WHAT THIS EXERCISE ASKS
**a)** Answer these questions from the article on British dental care, marking each answer with the same numeral:
(i) How long are thousands of children being forced to wait for braces or corrective dental treatment?
(ii) How many Britons are estimated to be unable to find NHS dentists?
(iii) By how much will the new contracts cut the number of children receiving orthodontic work, according to the BDA?
**b)** Write a continuation of the article on British dental care, starting right after its final sentence.

THE BRITISH DENTAL DISASTER CONTINUES

Plenty of money for ever more bureaucrats but cutbacks in money for employing dentists -- with the inevitable results. Sad that it is hurting kids, though

THOUSANDS of children are being forced to wait three years or more for braces or corrective dental treatment, after new government regulations that affect the way dentists work. Patients needing treatment to straighten protruding teeth or correct misaligned jaws are facing long waits and permanent dental damage because of a shortage of practitioners and a lack of funding for orthodontic work, the British Dental Association (BDA) has said.

An estimated two million Britons are now unable to find NHS dentists after the introduction of dental contracts by the Department of Health in April, prompting increasing numbers to seek treatment abroad.

While many children require dental surgery before adulthood to prevent permanent damage, the new contracts will cut the number of children receiving orthodontic work by up to a fifth, the BDA says. Under the previous system, dentists were responsible for budgeting for orthodontic treatment. They are now limited to spending a certain amount each year, forcing them to limit treatment to the most needy.

(Relative pose estimation data)
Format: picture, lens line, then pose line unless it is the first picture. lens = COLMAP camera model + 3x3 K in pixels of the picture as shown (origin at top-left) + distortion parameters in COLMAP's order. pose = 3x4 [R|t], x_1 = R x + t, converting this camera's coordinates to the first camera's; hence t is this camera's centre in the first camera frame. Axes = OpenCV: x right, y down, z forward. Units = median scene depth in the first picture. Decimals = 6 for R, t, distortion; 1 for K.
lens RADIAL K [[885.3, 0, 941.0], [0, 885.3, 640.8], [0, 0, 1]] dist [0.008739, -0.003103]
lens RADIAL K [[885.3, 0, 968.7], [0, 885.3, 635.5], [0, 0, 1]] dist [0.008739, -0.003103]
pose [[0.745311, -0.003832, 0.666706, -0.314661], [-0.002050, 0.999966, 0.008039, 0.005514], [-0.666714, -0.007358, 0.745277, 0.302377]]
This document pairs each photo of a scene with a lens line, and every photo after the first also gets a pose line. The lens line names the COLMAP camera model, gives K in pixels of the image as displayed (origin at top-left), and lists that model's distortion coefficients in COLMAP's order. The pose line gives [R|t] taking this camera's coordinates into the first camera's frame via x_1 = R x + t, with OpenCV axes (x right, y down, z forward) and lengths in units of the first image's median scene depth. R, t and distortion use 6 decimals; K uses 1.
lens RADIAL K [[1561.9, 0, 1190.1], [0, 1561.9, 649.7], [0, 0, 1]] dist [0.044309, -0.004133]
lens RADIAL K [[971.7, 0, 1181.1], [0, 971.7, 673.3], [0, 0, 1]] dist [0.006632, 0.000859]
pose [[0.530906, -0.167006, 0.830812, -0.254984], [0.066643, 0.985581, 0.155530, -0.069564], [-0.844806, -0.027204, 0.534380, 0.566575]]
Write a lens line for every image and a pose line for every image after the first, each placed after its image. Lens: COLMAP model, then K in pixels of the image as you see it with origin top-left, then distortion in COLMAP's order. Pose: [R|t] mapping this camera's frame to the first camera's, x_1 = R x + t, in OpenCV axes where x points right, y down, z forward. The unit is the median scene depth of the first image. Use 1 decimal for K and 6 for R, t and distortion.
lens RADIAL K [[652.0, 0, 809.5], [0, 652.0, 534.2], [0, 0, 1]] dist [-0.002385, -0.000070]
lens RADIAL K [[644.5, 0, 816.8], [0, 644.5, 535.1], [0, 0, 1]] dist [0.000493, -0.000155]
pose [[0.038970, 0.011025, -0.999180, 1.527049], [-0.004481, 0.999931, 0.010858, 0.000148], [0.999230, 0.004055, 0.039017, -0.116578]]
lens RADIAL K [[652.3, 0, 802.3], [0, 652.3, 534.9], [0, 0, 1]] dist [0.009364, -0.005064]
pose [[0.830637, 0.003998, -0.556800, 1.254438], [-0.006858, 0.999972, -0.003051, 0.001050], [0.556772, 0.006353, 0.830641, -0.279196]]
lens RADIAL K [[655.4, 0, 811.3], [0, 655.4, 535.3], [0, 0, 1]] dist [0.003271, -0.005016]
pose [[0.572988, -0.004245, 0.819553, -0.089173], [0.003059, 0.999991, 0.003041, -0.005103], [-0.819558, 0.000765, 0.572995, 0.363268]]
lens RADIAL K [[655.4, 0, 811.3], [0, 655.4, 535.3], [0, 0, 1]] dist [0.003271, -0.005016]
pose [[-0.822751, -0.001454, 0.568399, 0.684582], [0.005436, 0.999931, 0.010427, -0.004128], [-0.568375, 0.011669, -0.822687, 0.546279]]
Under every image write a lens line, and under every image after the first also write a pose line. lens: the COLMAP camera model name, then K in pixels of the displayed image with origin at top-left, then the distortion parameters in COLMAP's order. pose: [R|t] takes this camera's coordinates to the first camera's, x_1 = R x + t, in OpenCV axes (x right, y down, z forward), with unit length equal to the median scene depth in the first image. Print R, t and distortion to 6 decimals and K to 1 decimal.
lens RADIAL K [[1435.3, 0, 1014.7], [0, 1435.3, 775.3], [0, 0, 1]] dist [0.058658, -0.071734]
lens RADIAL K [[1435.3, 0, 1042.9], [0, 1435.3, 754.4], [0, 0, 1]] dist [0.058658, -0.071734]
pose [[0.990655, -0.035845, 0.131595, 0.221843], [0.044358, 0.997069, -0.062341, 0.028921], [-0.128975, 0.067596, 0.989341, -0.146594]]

RESPONSES FOR EACH TASK
**a)**
(i) Three years or more
(ii) An estimated two million
(iii) By up to a fifth

**b)**
A lack of funding for training has also exacerbated the shortage of specialist orthodontic dentists, experts say. A BDA spokeswoman told The Times: "The BDA is aware that since the introduction of the new dental contract in April, access to orthodontic treatment has been reduced. "This is a national issue surrounding the funding for these treatments. Only those patients who most need treatment will be able to get it on the NHS. "It's estimated the new criteria will reduce the number of children treated by up to 20 per cent. Those who do qualify for treatment may find they are on a waiting list of several years."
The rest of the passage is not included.